Gravel or sand goes on the bottom of the tank. Fine gravel at 1-2mm grain size is versatile: it looks natural, is easy to vacuum, and works for most fish. Coarse gravel (3-5mm) traps waste between pieces and is harder to clean. Sand looks cleaner but requires an undergravel filter or occasional stirring to prevent anaerobic pockets.

For freshwater planted tanks, Fluval Stratum is the standard planted substrate. It's volcanic in origin, slightly acidic, and packed with nutrients for plant roots. It's not ideal for fish that dig constantly, like some cichlids, since it breaks down faster when disturbed repeatedly.

Decorations are personal preference with one rule: no sharp edges. Run pantyhose across any decoration before putting it in the tank. Snags mean fin damage.

Food and Feeding Equipment

Overfeeding is the single biggest cause of poor water quality in home aquariums. Fish need less food than you think: a small pinch once or twice a day for most species, with a fasted day once a week to clear their digestive systems.

Quality flake foods include TetraMin Tropical Flakes and Omega One Freshwater Flakes. For bottom feeders like corydoras and plecos, sinking wafers like Hikari Sinking Wafers get food where it needs to go without it dissolving on the surface first.

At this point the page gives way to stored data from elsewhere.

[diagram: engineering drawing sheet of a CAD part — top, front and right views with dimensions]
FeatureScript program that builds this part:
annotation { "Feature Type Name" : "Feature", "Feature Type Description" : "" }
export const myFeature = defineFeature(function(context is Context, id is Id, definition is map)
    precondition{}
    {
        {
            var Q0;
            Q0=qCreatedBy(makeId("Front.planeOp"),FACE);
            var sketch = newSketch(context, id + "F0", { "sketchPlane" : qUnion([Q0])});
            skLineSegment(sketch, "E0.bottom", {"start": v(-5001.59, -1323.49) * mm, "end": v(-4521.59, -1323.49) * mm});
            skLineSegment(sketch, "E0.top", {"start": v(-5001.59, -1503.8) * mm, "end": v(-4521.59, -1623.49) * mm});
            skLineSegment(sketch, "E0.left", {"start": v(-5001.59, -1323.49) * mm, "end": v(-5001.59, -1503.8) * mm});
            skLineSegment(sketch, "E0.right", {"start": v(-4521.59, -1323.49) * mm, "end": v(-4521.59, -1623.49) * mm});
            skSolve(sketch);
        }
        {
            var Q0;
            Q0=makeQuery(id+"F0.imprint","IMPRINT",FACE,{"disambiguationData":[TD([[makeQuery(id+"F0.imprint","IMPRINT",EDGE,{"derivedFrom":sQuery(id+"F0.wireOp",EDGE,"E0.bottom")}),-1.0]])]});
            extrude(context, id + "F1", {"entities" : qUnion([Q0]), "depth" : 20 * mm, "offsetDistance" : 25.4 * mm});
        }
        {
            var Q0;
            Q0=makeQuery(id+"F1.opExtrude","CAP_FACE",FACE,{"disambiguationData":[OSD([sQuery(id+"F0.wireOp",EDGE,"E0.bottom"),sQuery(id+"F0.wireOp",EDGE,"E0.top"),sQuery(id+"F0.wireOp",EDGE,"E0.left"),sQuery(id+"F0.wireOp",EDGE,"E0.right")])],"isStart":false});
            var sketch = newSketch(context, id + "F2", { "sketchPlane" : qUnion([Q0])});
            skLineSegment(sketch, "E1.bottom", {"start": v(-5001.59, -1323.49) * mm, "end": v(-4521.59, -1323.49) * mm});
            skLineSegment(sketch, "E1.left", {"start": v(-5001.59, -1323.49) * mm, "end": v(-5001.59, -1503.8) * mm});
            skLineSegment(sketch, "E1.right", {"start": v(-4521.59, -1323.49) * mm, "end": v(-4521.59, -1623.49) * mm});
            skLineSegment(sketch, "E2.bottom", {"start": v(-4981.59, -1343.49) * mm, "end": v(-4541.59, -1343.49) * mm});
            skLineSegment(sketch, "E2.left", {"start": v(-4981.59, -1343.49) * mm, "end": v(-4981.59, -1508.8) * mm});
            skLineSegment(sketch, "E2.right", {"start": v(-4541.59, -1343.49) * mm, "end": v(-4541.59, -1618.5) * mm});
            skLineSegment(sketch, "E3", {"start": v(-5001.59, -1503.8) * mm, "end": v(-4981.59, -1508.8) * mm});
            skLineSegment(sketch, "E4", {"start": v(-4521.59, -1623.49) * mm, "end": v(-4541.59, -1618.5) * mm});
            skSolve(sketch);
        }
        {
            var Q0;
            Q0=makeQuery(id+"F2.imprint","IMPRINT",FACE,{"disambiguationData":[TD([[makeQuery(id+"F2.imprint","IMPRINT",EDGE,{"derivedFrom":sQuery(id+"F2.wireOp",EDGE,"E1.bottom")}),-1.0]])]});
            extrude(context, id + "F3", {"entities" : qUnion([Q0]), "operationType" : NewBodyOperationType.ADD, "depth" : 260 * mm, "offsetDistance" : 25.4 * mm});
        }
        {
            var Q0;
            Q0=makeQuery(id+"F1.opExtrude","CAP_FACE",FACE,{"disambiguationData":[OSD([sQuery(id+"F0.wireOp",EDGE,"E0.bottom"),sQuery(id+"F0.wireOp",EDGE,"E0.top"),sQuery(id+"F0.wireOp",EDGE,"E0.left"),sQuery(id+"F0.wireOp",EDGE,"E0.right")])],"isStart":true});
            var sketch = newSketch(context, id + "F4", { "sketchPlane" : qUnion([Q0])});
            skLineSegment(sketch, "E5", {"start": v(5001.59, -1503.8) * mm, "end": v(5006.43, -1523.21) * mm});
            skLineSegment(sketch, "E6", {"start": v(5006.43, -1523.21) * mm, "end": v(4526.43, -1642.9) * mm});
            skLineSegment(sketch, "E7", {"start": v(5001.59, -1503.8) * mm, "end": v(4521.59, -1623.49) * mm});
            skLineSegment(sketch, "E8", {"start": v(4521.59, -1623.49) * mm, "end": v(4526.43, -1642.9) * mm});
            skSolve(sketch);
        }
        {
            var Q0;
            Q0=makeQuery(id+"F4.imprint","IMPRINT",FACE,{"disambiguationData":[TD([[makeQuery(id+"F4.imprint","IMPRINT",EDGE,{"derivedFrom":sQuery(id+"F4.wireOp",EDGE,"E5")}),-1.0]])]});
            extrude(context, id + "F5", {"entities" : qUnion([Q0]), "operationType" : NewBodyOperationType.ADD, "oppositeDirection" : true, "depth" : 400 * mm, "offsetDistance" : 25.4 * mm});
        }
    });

An automatic fish feeder like the Eheim Auto Feeder handles vacations without a fish-sitter. It dispenses a precise, set amount of food at scheduled times and runs on AA batteries for months.


FAQ

What fish tank stuff do I absolutely need to get started? The minimum list is a tank (10 gallons or larger), a filter, a heater if you're keeping tropical fish, a light, a substrate, a thermometer, and water conditioner. Everything else builds on those basics. Don't buy a tank without a filter, and don't add fish to an uncycled tank.

How long does it take to cycle a new fish tank? A fishless cycle using ammonia takes 4-6 weeks. Using live bacteria supplements like Tetra SafeStart Plus or API Quick Start can shorten that to 1-2 weeks. Adding a used filter sponge from an established tank can cycle a new tank in days. Without cycling, ammonia kills new fish within a week.

Is gravel or sand better for a fish tank? It depends on the fish. Corydoras and other bottom-feeding fish prefer sand because they sift through it for food and don't damage their barbels. Cichlids that dig favor coarse gravel or even bare-bottom tanks. Most community fish do fine in either. Fine gravel at 1-2mm is a good all-around choice if you're unsure.

How often should I clean my fish tank? A 25% water change weekly is the standard recommendation for most community tanks. Gravel vacuuming during water changes removes waste buildup. Filter media should be rinsed in old tank water (not tap water, which kills beneficial bacteria) every 3-4 weeks. Deep cleaning the entire tank, including scrubbing every surface, is almost never necessary and disrupts your nitrogen cycle.